I wish the youth well, but they need to back off their attacks on fossil fuels until they start doing something to reduce their own demand for it. They drive cars, invest in crypto, and use cellphones and computing infrastructure at far higher rates than older people, so they are therefore using fossil fuels at a higher rate as well. It’s really hypocritical.

I’d love to see young people concentrate on converting other young people to low-carbon lifestyles. Then they can lecture the rest of us (including Gov. Kotek, who is very old) on our profligate lifestyles. We older people will then be appropriately shamed into reducing our carbon output.

joan
1 year ago
Reply to  Fred

This is quite a take! Most youth can’t drive cars or invest in crypto. This group includes a lot of high school students.

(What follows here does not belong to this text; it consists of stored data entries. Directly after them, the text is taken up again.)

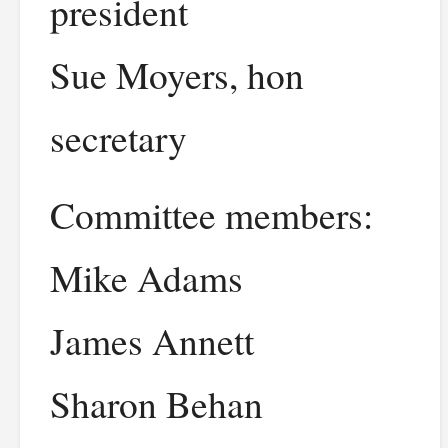
president
Sue Moyers, hon
secretary
Committee members:
Mike Adams
James Annett
Sharon Behan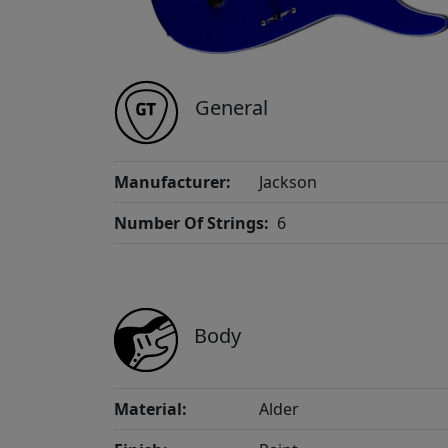
General
Manufacturer:
Jackson
Number Of Strings:
6
Body
Material:
Alder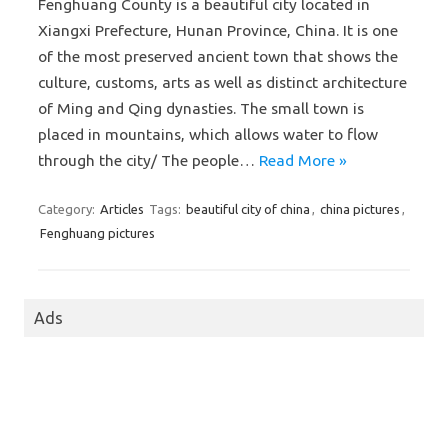
Fenghuang County is a beautiful city located in
Xiangxi Prefecture, Hunan Province, China. It is one
of the most preserved ancient town that shows the
culture, customs, arts as well as distinct architecture
of Ming and Qing dynasties. The small town is
placed in mountains, which allows water to flow
through the city/ The people…
Read More »
Category:
Articles
Tags:
beautiful city of china
,
china pictures
,
Fenghuang pictures
Ads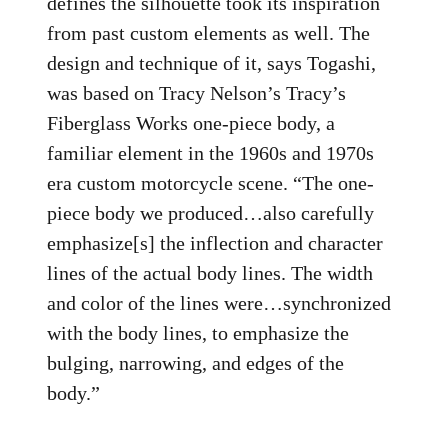
defines the silhouette took its inspiration
from past custom elements as well. The
design and technique of it, says Togashi,
was based on Tracy Nelson’s Tracy’s
Fiberglass Works one-piece body, a
familiar element in the 1960s and 1970s
era custom motorcycle scene. “The one-
piece body we produced…also carefully
emphasize[s] the inflection and character
lines of the actual body lines. The width
and color of the lines were…synchronized
with the body lines, to emphasize the
bulging, narrowing, and edges of the
body.”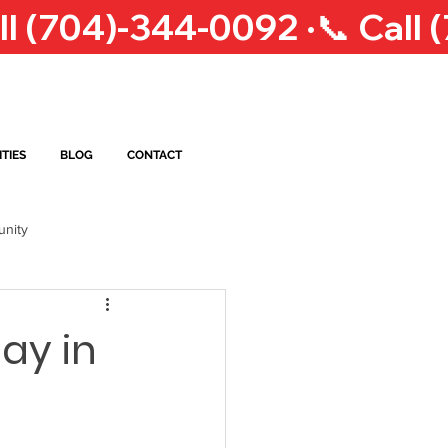
TIES
BLOG
CONTACT
nity
op Courier Service
NC
ay in
eigh Courier Service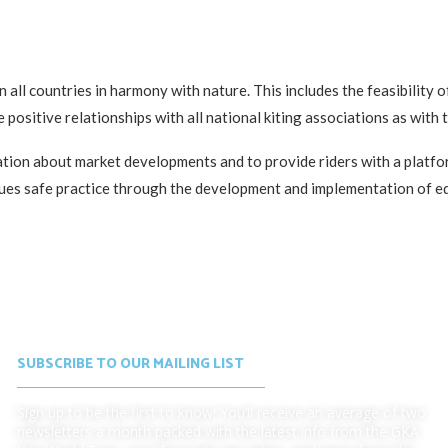
 all countries in harmony with nature. This includes the feasibility 
 positive relationships with all national kiting associations as with 
mation about market developments and to provide riders with a platf
tinues safe practice through the development and implementation of 
SUBSCRIBE TO OUR MAILING LIST
Sign up to be the first to know! You’ll receive an average of two
newsletters a month packed with the latest info from the GKA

And Gen Z is driving at lower rates compared to their parents, Gen X, at the same age, and compared to millennials, too:

In 1997, 43 percent of 16-year-olds and 62 percent of 17-year-olds had driver’s licenses. In 2020, those numbers had fallen to 25 percent and 45 percent. “Anecdotally, we’re hearing that younger people aren’t driving or getting their licenses as quickly as in the past,” said Mark Friedlander, the director of communications at the Insurance Information Institute…. The trend is most pronounced for teens, but even older members of Gen Z are lagging behind their millennial counterparts. In 1997, almost 90 percent of 20- to 25-year-olds had licenses; in 2020, it was only 80 percent.

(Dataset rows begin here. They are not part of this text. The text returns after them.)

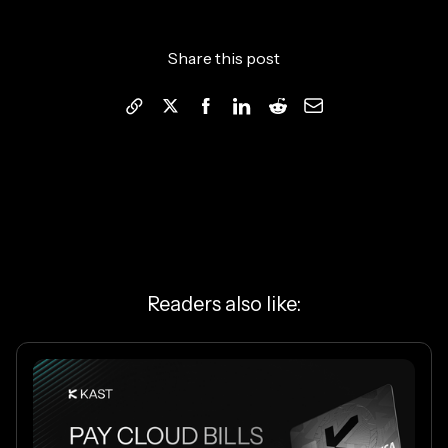
Share this post
Readers also like: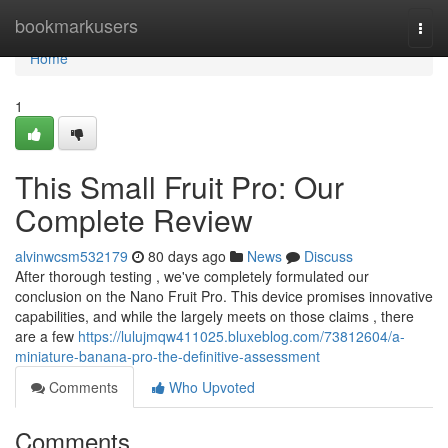
Home
bookmarkusers
Togg
navi
Home
1
This Small Fruit Pro: Our
Complete Review
alvinwcsm532179
80 days ago
News
Discuss
After thorough testing , we've completely formulated our
conclusion on the Nano Fruit Pro. This device promises innovative
capabilities, and while the largely meets on those claims , there
are a few
https://lulujmqw411025.bluxeblog.com/73812604/a-
miniature-banana-pro-the-definitive-assessment
Comments
Who Upvoted
Comments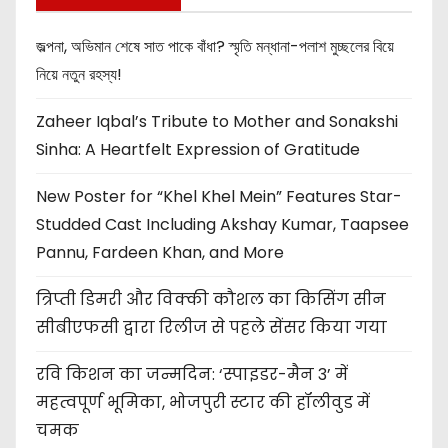
জল্পনা, অভিমান শেষে সাত পাকে বাঁধা? স্মৃতি মন্ধানা-পলাশ মুচ্ছলের বিয়ে
নিয়ে নতুন রহস্য!
Zaheer Iqbal’s Tribute to Mother and Sonakshi
Sinha: A Heartfelt Expression of Gratitude
New Poster for “Khel Khel Mein” Features Star-
Studded Cast Including Akshay Kumar, Taapsee
Pannu, Fardeen Khan, and More
त्रिप्ती डिमरी और विक्की कौशल का किसिंग सीन
सीबीएफसी द्वारा रिलीज से पहले सेंसर किया गया
रवि किशन का जन्मदिन: ‘स्पाइडर-मैन 3’ में
महत्वपूर्ण भूमिका, भोजपुरी स्टार की हॉलीवुड में
चमक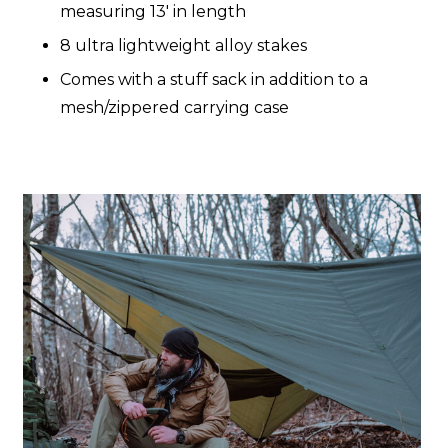
measuring 13' in length
8 ultra lightweight alloy stakes
Comes with a stuff sack in addition to a
mesh/zippered carrying case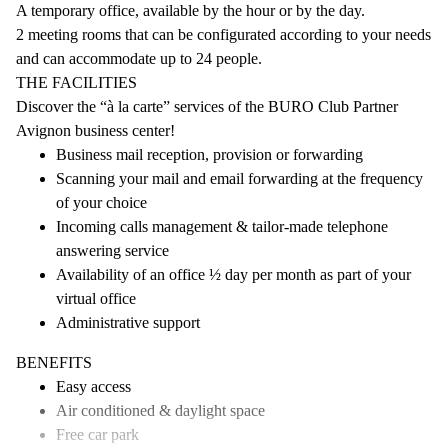
A temporary office, available by the hour or by the day.
2 meeting rooms that can be configurated according to your needs
and can accommodate up to 24 people.
THE FACILITIES
Discover the “à la carte” services of the BURO Club Partner
Avignon business center!
Business mail reception, provision or forwarding
Scanning your mail and email forwarding at the frequency
of your choice
Incoming calls management & tailor-made telephone
answering service
Availability of an office ½ day per month as part of your
virtual office
Administrative support
BENEFITS
Easy access
Air conditioned & daylight space
Free car park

Gen X and Boomers drive a lot more, and have a lot more disposable income to spend on gadgets.

And, also, it’s not really up to us olds to decide what the youth should and do value. But it seems to me like the youth have excellent values around these issues.

Watts
Watts
1 year ago
Reply to  Fred

This isn’t really a lifestyle issue, more a systems level issue. Your profligate lifestyle is not nearly as important is getting the right state-level policies in place that will help drive down CO2 emissions throughout the state. Though my personal emissions are well, well, well below average, I don’t see any advantage to shaming people for their personal decisions.

The problem with Kotek (and Brown before her, and the state legislature) is that even though their rhetoric is good, they keep supporting politically popular projects that take us further in the wrong direction.

Another problem we have is that while we have generally awful leadership, the Republicans would likely be even worse. (Though a barely elected moderate Republican governor might actually be more swayable than Kotek is.)

PTB
PTB
1 year ago
Reply to  Fred

They exist in a system they didn’t create. They want it changed. I do too. Giving up my cellphone, computer or even my beater errand truck, none of that is gonna make any difference if government policies don’t change. I refuse to believe you believe your bogus attack on young people trying to make a difference here. Come on.

Kotek is in her mid-50s btw. VERY OLD!

Aaron Brown
1 year ago
Reply to  Fred

have you not been paying attention to the local youth whose advocacy against ODOT for over a year literally caught the attention of the new york times?

https://www.nytimes.com/interactive/2022/04/21/climate/portland-emissions-infrastructure-environment.html

qqq
qqq
1 year ago
Reply to  Fred

All young people are not a uniform block, any more than all old people, or any of a million other examples. Telling them to convert the rest of their group before they “lecture the rest of us” makes no more sense than people telling bike riders to “police their own” before expecting to be treated courteously.

Plus, I doubt it’s true people as young as the protesters “drive cars, invest in crypto…” etc. more than people older than them. If you want to view them as a group, “they” certainly don’t live in huge houses, drive on weekends to second homes, or do any of a number of other climate-impacting activities more than older people.

Further, this article is about some young people protesting gas pipelines, and asking the governor to make climate justice a priority. Neither of those is “lecturing the rest of us” or taking a positing that only old people need to change their habits.

And of course they’re focusing on Kotek because she’s the governor. Her age is irrelevant.

pierre delecto
pierre delecto
1 year ago
Reply to  Fred

Young people: Our house is on fire!

Curmudgeon: You live in houses, you hypocrites!